## Task description
Every line below between the line holding "#93928f; stroke-width: 36" and the line holding "#fff; stroke: #555;", inclusive, should be repeated exactly, and all other lines omitted.

(Collection entries)
-------------------------

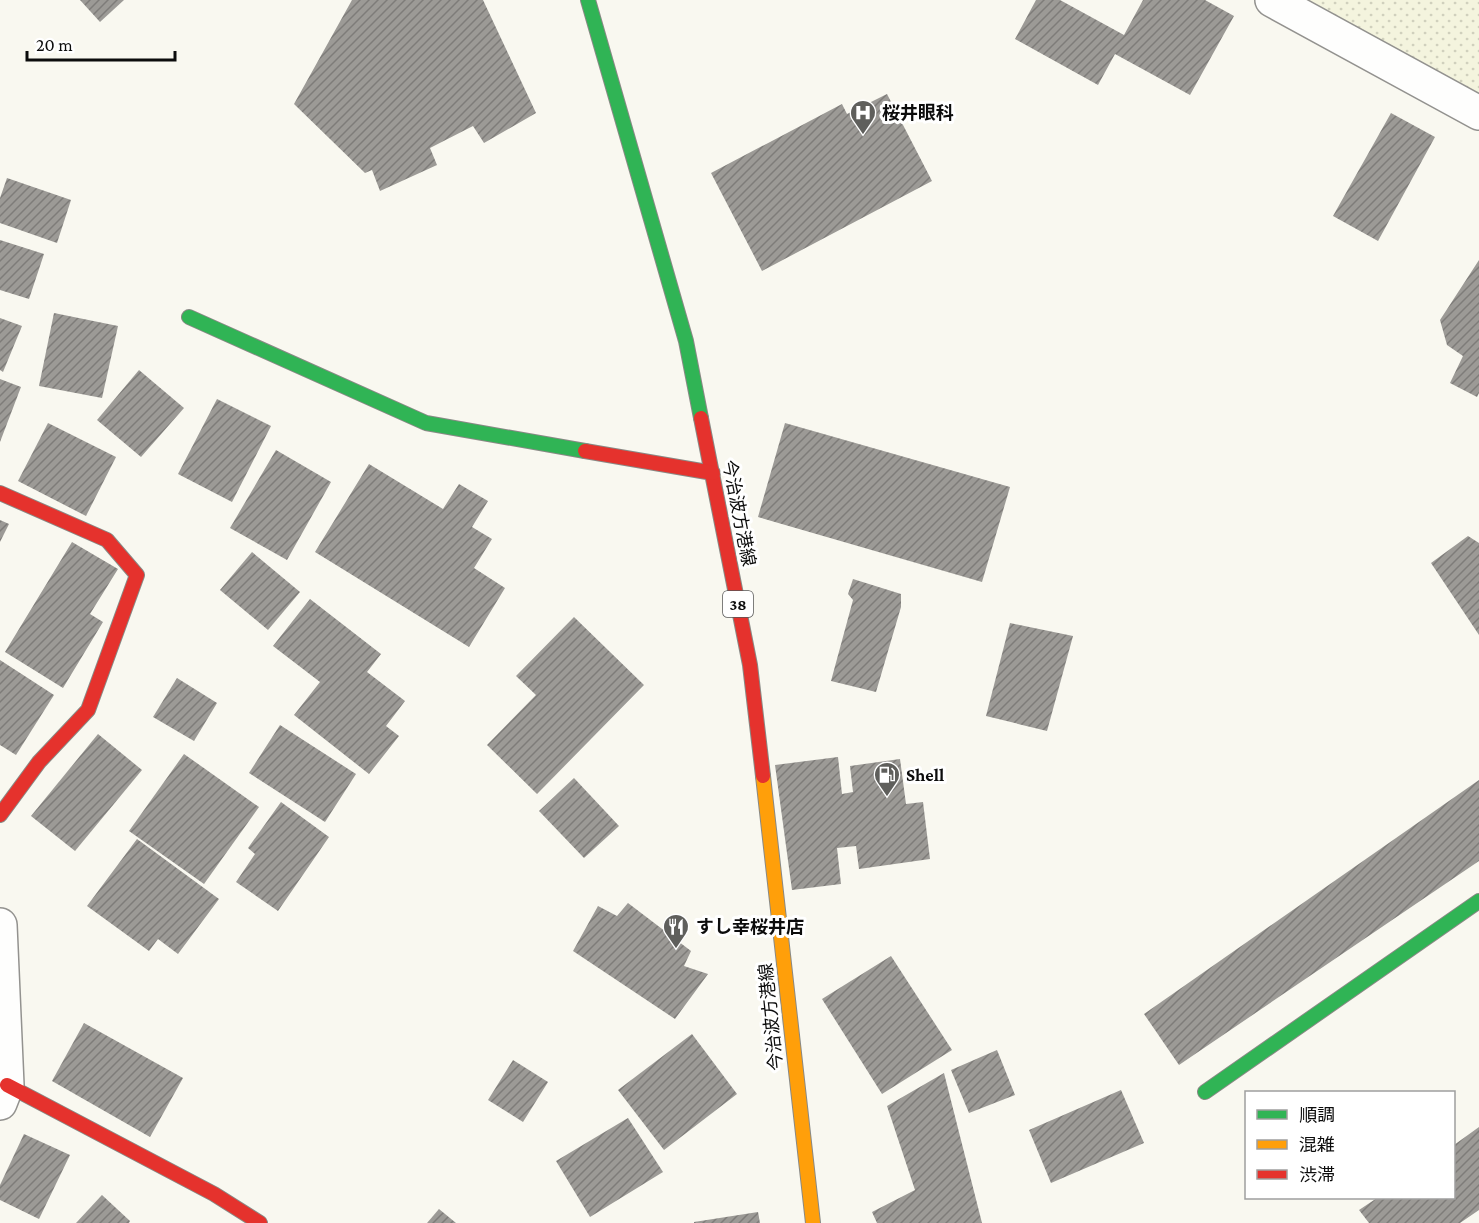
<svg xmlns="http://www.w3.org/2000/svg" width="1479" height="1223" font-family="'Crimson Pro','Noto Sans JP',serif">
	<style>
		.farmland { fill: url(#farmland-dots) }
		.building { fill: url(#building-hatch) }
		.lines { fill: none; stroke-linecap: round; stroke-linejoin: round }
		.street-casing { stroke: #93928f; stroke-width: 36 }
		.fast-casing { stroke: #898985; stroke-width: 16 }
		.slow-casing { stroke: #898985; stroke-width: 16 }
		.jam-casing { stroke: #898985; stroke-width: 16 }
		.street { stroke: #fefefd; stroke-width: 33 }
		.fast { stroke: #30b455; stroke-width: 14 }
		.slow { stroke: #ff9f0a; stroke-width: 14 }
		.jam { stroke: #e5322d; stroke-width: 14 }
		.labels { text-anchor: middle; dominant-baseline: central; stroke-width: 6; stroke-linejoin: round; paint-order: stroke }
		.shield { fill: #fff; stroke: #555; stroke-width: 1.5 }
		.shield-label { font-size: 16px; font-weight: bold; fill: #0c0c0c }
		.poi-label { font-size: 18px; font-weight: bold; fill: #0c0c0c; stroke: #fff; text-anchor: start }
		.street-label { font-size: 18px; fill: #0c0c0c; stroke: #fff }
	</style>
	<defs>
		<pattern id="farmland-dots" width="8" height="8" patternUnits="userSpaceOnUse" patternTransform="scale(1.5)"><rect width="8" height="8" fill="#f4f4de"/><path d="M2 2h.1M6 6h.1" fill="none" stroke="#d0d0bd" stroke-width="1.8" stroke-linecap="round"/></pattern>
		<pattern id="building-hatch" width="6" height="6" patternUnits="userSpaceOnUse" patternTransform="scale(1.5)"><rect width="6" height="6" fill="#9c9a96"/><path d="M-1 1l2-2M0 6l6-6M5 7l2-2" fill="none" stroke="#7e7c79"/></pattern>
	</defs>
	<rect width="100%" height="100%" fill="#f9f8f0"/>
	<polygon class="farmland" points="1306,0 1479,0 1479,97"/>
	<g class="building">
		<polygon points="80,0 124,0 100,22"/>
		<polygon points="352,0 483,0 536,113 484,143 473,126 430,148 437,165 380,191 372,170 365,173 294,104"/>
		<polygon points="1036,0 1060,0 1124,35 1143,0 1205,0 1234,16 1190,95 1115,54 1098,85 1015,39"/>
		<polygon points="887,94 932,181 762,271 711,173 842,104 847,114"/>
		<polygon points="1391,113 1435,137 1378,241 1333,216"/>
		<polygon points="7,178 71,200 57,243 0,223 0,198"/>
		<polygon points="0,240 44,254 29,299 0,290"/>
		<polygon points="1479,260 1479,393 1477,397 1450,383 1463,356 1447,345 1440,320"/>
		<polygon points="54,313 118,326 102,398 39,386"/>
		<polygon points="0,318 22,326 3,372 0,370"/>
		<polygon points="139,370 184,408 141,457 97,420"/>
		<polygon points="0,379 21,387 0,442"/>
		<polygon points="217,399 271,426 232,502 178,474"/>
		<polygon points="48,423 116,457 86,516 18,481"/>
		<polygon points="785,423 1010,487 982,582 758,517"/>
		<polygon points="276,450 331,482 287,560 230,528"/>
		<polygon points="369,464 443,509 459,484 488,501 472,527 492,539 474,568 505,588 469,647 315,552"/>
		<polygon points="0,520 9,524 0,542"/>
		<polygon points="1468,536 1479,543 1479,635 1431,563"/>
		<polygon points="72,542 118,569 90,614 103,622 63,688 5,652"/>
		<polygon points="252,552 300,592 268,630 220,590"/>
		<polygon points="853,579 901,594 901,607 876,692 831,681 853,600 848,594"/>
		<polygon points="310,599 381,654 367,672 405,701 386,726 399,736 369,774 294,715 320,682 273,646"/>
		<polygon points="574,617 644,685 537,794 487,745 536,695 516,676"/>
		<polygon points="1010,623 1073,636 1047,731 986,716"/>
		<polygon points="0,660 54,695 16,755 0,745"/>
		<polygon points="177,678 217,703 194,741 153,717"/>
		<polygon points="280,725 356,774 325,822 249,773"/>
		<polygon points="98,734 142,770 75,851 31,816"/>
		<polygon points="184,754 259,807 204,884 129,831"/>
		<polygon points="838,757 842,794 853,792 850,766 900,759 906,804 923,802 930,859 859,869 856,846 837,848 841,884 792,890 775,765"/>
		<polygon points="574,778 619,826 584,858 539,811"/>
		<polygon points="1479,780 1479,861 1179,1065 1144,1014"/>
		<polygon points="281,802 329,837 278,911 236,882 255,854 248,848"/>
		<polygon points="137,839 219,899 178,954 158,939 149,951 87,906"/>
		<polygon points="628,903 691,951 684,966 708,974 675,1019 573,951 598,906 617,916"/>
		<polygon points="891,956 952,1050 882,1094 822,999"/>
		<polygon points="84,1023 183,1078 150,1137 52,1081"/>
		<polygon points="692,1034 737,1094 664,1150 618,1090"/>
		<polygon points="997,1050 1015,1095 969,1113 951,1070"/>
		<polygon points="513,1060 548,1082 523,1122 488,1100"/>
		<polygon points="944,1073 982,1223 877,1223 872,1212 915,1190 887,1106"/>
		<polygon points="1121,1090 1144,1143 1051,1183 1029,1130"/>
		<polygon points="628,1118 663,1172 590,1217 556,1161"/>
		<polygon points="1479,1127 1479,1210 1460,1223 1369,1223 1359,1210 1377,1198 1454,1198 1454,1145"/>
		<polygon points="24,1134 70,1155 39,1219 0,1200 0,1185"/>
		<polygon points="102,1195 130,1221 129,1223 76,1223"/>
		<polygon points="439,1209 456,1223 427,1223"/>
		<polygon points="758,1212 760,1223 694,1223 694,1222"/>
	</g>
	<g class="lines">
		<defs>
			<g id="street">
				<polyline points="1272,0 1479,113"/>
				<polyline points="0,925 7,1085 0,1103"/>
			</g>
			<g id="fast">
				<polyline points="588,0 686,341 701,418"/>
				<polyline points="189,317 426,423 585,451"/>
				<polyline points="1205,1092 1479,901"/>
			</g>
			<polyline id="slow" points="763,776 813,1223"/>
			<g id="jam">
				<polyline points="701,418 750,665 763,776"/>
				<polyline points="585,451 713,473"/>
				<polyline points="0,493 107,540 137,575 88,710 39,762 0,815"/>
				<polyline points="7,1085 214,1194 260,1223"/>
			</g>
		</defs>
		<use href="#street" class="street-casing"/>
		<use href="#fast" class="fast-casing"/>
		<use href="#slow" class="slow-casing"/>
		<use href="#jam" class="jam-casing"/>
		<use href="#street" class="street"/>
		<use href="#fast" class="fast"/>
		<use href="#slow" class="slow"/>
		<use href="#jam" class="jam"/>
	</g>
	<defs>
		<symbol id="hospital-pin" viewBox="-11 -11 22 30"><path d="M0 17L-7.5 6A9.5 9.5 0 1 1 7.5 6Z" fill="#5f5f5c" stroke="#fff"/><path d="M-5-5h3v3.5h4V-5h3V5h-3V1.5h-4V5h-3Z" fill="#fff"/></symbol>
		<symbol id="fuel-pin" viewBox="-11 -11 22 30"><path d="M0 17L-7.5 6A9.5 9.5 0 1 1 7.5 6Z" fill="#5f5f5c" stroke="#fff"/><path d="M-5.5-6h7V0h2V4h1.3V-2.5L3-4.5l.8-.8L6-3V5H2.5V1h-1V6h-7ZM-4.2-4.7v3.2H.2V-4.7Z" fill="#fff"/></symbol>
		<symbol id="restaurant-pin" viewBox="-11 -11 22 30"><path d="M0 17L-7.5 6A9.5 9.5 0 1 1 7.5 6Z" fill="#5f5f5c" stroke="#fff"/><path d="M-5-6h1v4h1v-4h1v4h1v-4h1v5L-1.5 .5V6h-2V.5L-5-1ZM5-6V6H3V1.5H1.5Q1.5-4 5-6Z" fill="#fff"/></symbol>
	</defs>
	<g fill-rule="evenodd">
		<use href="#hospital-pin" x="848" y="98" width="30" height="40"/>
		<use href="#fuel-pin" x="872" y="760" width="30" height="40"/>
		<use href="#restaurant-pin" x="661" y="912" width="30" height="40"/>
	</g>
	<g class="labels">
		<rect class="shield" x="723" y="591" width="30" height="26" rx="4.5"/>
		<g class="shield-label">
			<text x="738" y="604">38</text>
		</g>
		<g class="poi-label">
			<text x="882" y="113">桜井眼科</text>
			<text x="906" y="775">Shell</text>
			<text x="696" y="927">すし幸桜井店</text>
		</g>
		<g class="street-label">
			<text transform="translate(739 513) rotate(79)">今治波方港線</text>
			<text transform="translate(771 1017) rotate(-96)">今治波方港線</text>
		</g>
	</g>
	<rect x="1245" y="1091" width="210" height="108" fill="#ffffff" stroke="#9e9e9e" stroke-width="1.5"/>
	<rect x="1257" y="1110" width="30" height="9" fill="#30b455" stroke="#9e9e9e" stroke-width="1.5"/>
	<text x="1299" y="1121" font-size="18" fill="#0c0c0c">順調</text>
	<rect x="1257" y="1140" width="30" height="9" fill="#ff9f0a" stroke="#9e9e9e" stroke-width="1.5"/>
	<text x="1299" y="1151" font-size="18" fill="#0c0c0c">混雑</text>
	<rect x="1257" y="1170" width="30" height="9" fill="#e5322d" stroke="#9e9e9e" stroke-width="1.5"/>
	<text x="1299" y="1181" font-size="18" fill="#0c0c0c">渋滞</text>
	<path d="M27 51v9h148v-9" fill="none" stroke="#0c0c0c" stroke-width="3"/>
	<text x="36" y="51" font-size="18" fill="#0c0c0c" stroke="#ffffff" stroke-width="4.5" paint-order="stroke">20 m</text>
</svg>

-------------------------

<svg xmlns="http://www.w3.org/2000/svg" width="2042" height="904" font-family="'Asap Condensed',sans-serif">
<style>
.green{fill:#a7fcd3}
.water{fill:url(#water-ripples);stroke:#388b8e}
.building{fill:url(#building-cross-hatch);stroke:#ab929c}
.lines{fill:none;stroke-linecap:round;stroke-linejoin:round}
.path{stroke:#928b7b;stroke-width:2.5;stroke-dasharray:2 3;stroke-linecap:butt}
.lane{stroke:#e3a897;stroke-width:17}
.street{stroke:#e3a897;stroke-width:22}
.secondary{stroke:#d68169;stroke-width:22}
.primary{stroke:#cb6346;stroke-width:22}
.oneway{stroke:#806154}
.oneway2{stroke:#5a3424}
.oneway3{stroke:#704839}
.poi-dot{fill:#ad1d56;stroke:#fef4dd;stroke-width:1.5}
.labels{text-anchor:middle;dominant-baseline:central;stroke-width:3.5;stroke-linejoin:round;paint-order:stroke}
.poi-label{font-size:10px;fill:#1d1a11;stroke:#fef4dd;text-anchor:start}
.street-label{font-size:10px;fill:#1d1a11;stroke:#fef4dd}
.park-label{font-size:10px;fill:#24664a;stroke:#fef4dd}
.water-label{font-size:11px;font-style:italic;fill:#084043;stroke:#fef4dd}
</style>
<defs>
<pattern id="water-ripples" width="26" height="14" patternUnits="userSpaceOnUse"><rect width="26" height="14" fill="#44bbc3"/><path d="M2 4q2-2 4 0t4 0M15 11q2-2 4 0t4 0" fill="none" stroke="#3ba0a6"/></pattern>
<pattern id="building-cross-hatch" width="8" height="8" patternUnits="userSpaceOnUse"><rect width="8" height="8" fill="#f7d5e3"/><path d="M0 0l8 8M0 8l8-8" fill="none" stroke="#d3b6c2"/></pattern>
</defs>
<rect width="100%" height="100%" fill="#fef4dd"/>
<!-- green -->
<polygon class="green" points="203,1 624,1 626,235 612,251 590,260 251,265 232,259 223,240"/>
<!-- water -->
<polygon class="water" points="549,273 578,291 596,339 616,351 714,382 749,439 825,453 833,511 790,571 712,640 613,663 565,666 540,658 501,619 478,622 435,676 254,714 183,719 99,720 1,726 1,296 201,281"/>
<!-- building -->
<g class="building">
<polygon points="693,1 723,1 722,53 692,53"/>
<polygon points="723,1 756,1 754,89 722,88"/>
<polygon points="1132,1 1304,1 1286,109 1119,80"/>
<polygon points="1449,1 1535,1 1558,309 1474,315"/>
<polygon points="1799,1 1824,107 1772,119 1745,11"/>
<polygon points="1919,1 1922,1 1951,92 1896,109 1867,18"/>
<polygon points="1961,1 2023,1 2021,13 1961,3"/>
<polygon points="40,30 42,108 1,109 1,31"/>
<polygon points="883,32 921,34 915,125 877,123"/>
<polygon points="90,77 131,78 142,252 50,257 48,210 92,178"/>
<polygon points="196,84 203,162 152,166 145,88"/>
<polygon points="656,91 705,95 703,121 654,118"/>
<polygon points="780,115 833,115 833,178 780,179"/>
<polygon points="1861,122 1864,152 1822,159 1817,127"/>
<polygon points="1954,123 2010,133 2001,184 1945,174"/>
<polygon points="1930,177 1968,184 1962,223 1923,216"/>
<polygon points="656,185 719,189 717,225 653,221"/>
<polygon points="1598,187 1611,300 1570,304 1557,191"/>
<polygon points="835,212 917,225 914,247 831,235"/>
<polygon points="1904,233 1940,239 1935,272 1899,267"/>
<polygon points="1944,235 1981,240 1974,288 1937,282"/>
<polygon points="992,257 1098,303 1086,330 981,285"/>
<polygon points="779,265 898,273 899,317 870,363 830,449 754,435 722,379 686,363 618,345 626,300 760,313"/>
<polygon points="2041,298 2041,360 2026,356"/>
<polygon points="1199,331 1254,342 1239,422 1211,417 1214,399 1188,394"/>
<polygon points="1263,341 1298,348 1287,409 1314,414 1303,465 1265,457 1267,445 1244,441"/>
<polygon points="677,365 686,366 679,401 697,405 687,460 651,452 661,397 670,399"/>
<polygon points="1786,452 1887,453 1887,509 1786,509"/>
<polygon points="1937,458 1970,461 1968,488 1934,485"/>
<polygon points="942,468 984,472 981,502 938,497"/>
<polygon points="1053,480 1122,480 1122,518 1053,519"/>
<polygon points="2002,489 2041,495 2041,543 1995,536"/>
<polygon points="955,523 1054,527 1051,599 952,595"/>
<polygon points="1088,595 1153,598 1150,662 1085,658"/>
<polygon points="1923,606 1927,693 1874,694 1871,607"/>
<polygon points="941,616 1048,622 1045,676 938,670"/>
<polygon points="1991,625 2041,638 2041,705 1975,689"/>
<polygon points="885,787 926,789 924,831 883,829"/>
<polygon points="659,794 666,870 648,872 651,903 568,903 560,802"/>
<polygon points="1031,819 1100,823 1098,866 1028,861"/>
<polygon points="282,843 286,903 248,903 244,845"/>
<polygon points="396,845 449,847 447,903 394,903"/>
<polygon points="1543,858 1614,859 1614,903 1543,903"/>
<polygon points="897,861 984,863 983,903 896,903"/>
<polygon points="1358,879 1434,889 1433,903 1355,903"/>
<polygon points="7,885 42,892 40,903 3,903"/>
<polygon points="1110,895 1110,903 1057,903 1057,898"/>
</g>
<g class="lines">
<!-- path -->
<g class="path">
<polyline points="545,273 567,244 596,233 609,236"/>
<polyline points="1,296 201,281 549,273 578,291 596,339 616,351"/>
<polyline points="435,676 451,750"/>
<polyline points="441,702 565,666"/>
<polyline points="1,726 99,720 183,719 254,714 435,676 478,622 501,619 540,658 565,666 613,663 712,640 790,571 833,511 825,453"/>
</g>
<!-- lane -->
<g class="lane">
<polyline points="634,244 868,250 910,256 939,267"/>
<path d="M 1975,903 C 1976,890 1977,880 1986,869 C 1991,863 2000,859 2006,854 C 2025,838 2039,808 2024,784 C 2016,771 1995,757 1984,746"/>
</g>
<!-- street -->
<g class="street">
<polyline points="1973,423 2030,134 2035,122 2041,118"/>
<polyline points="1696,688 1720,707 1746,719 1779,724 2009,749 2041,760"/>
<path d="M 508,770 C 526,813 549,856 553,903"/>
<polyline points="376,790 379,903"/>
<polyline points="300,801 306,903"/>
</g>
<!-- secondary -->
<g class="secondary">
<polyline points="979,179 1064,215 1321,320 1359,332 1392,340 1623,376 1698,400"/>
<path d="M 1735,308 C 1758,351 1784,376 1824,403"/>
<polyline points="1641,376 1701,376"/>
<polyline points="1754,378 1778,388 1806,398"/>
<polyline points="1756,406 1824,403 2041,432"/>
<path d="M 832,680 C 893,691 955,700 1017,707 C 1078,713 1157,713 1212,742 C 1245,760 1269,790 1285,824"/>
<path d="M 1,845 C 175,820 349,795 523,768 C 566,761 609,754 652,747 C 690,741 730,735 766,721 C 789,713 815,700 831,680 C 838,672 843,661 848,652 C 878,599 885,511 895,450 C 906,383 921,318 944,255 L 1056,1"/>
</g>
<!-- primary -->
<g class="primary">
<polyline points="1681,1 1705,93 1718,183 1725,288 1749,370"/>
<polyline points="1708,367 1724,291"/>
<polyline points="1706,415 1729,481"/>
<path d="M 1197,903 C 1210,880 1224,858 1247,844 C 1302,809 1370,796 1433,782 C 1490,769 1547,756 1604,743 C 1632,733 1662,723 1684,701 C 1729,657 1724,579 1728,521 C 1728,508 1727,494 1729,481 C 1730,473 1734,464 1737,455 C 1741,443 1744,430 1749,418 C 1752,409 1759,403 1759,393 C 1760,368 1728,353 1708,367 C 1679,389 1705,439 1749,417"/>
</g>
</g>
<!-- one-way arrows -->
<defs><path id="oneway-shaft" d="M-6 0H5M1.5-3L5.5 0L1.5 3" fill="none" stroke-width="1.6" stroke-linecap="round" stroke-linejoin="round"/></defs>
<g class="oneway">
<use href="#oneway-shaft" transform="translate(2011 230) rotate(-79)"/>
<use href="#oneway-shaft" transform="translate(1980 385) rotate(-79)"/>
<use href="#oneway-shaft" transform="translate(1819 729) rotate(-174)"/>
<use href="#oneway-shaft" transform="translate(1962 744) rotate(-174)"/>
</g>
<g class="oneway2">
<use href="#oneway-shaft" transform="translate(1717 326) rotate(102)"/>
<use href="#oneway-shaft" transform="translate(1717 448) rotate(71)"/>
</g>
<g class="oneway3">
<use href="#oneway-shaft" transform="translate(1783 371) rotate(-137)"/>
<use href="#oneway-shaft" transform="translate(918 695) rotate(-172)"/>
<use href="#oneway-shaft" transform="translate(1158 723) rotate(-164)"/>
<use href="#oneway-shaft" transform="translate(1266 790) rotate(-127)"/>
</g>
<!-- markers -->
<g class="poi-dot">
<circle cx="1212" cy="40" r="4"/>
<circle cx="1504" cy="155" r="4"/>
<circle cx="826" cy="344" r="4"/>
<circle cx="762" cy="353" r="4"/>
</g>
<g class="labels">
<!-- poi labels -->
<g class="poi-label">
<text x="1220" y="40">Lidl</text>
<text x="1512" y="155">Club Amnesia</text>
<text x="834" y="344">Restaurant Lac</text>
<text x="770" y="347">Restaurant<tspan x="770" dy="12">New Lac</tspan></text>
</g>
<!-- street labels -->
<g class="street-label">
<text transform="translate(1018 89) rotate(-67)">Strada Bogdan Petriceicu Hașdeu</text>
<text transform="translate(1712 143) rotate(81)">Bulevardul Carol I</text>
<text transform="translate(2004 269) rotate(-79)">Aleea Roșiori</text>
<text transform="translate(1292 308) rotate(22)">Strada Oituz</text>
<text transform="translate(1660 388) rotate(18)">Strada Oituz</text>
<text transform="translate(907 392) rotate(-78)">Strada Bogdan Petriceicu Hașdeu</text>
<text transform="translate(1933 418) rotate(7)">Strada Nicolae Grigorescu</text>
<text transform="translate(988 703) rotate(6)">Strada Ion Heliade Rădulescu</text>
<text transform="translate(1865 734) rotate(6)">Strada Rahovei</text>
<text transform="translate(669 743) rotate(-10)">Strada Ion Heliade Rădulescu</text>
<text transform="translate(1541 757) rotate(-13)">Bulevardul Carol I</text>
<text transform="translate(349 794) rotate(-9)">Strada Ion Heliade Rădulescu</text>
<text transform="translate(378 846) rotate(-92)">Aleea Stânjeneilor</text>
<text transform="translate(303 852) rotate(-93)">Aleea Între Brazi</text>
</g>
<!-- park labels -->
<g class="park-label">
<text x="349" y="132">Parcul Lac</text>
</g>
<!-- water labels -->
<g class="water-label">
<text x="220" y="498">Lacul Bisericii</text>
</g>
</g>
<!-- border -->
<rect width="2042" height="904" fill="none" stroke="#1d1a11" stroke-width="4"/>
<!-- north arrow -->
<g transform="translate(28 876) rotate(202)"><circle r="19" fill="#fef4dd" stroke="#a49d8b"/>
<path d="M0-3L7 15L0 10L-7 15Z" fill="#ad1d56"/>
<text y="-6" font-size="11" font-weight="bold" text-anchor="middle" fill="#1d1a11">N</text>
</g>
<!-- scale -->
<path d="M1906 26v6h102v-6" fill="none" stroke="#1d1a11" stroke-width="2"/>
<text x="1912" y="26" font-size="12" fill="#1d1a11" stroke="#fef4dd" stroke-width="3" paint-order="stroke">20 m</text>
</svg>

-------------------------

## Result below
		.street-casing { stroke: #93928f; stroke-width: 36 }
		.fast-casing { stroke: #898985; stroke-width: 16 }
		.slow-casing { stroke: #898985; stroke-width: 16 }
		.jam-casing { stroke: #898985; stroke-width: 16 }
		.street { stroke: #fefefd; stroke-width: 33 }
		.fast { stroke: #30b455; stroke-width: 14 }
		.slow { stroke: #ff9f0a; stroke-width: 14 }
		.jam { stroke: #e5322d; stroke-width: 14 }
		.labels { text-anchor: middle; dominant-baseline: central; stroke-width: 6; stroke-linejoin: round; paint-order: stroke }
		.shield { fill: #fff; stroke: #555; stroke-width: 1.5 }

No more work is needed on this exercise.